Repression of IL-12Rβ2 expression by heterologous GATA factors. Northern analysis of IL-12Rβ2 mRNA in cells transduced with GATA-1, GATA-2, GATA-3, and GATA-4. Stat6-deficient lymphocytes transduced with GATA proteins (as described in the legend to Fig. 2E) were restimulated and expanded for subsequent Northern analysis. Cells were harvested on day 28 and restimulated with PMA (50 ng/ml) and ionomycin (1 M) for 6 h prior to RNA isolation; 10 μg of total RNA was subjected to electrophoresis on a 1.1% agarose gel, transferred to Zeta-probe membrane, and probed sequentially with IL-12Rβ2 and GAPDH probes as described (43).

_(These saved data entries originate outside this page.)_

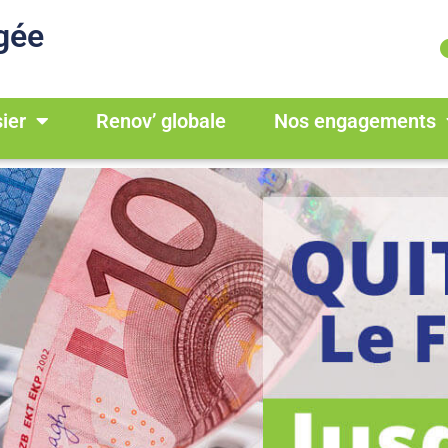
gée
ier
Renov’ globale
Nos engagements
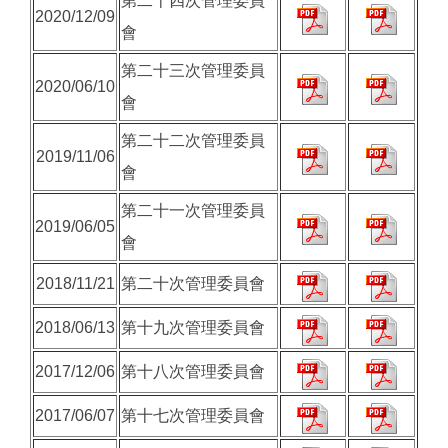
第二十四次管理委員
2020/12/09
會
第二十三次管理委員
2020/06/10
會
第二十二次管理委員
2019/11/06
會
第二十一次管理委員
2019/06/05
會
2018/11/21
第二十次管理委員會
2018/06/13
第十九次管理委員會
2017/12/06
第十八次管理委員會
2017/06/07
第十七次管理委員會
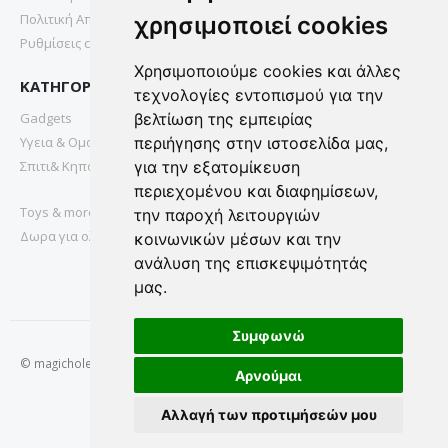
Πολιτική Απορρήτου
χρησιμοποιεί cookies
Ρυθμίσεις cookies
Χρησιμοποιούμε cookies και άλλες
ΚΑΤΗΓΟΡΙΕΣ
τεχνολογίες εντοπισμού για την
Gadgets
βελτίωση της εμπειρίας
Υγεια & Ομορφια
περιήγησης στην ιστοσελίδα μας,
Σπιτι& Κηπος
για την εξατομίκευση
περιεχομένου και διαφημίσεων,
Toys & more
την παροχή λειτουργιών
Δωρα για ολους
κοινωνικών μέσων και την
ανάλυση της επισκεψιμότητάς
μας.
Συμφωνώ
© magichole.gr 2022. All Rights Reserved.
Αρνούμαι
Αλλαγή των προτιμήσεών μου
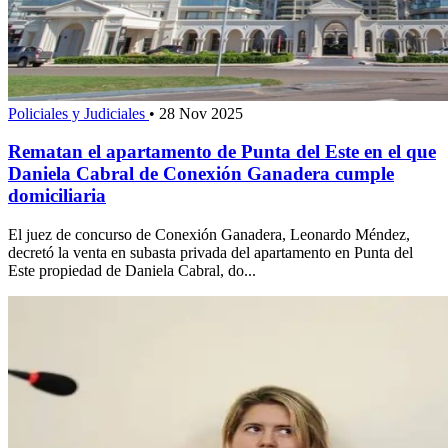
Policiales y Judiciales
•
28 Nov 2025
Rematan el apartamento de Punta del Este en el que
Daniela Cabral de Conexión Ganadera cumple
domiciliaria
El juez de concurso de Conexión Ganadera, Leonardo Méndez,
decretó la venta en subasta privada del apartamento en Punta del
Este propiedad de Daniela Cabral, do...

Heterologous GATA family proteins induce endogenous GATA-3 expression. (A) Northern analysis of retroviral and endogenous mRNA in cells transduced with GATA-1, GATA-2, GATA-3, and GATA-4. The cells described in the legend to Fig. 2E were analyzed for expression of GATA-1, GATA-2, GATA-3, and GATA-4 as described for Fig. 3. Open triangles indicate the predicted retroviral GATA mRNA, and solid triangles indicate the predicted endogenous GATA mRNA. (B) Western analysis of GATA-3 protein levels. Cells were harvested on day 28 and stimulated with PMA (50 ng/ml) and ionomycin (1 μM) for 16 h. Cytoplasmic and nuclear proteins were extracted as described in Materials and Methods, then electrophoresed through an SDS–12% PAGE gel, and transferred to nitrocellulose. GATA-3 was detected using antibody HG3-31, and Stat1 was detected using antibody E23 (Santa Cruz) as a normalization control.

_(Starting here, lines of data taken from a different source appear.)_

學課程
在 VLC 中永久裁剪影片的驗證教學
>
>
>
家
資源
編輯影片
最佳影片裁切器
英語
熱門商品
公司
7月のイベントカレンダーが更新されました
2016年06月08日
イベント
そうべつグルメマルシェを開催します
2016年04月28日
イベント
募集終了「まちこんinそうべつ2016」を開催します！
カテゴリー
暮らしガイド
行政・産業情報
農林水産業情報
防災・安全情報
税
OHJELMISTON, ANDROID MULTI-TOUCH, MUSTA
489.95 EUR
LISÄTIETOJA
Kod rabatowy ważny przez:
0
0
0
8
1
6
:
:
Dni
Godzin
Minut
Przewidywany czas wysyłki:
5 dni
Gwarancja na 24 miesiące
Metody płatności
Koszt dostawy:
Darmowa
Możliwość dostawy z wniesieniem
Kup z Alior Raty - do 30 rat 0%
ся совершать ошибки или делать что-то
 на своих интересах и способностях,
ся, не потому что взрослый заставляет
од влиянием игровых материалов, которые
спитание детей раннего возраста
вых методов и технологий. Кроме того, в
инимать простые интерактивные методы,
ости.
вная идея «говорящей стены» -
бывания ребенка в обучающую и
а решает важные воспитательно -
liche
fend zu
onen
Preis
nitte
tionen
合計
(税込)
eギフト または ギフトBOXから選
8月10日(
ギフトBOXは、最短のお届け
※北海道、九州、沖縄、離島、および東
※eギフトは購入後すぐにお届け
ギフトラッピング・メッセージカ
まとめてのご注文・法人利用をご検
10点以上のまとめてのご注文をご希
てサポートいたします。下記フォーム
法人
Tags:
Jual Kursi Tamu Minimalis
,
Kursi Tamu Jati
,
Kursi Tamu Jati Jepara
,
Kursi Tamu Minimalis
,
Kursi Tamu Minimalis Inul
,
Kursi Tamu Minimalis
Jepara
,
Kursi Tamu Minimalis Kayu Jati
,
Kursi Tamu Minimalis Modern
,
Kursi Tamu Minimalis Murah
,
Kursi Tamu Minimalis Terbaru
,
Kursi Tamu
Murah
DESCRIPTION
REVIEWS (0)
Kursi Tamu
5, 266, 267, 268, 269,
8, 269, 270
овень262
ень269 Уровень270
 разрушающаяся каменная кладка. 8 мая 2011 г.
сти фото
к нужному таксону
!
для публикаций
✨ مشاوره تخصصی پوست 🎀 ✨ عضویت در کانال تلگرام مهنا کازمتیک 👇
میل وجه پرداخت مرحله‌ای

Distinct domains couple GATA-3 to IL-4 activation and IFN-γ inhibition. (A) Schematic of GATA-3 mutations, illustrating the four described functional domains of GATA-3 and the amino acids (aa) deleted from each specific expression construct: ΔTA1-RV, deletion of GATA-3 residues 29 to 128; ΔTA2-RV, deletion of GATA-3 132 to 214; ΔNf, deletion of GATA-3 249 to 308, encompassing the entire N-terminal zinc finger; and ΔCf, deletion of GATA-3 309 to 328, a portion of the C-terminal zinc finger region. (B) QT6 cells were transiently transfected with the indicated GATA-3 expression constructs, and nuclear extracts were prepared after 48 h. Nuclear extracts were electrophoresed by SDS–12% PAGE, transferred to nitrocellulose, and probed for GATA-3 expression (upper panel). Nuclear extracts were incubated in 10-μl reactions with the GATA-3 probe for 30 min and resolved by 6% polyacrylamide electrophoresis at room temperature. The solid triangle indicates the probe-bound GATA complex. (C and E) Mutant GATA proteins fail to activate IL-4 in developing Th1 and Stat6-deficient DO11.10 cells. Data are presented as in Fig. 1B. (D and F) Mutant GATA proteins differentially repress IFN-γ production in developing Th1 (D) and Stat6-deficient (F) T cells. Data are presented as in Fig. 1B. L.D., limit of detection.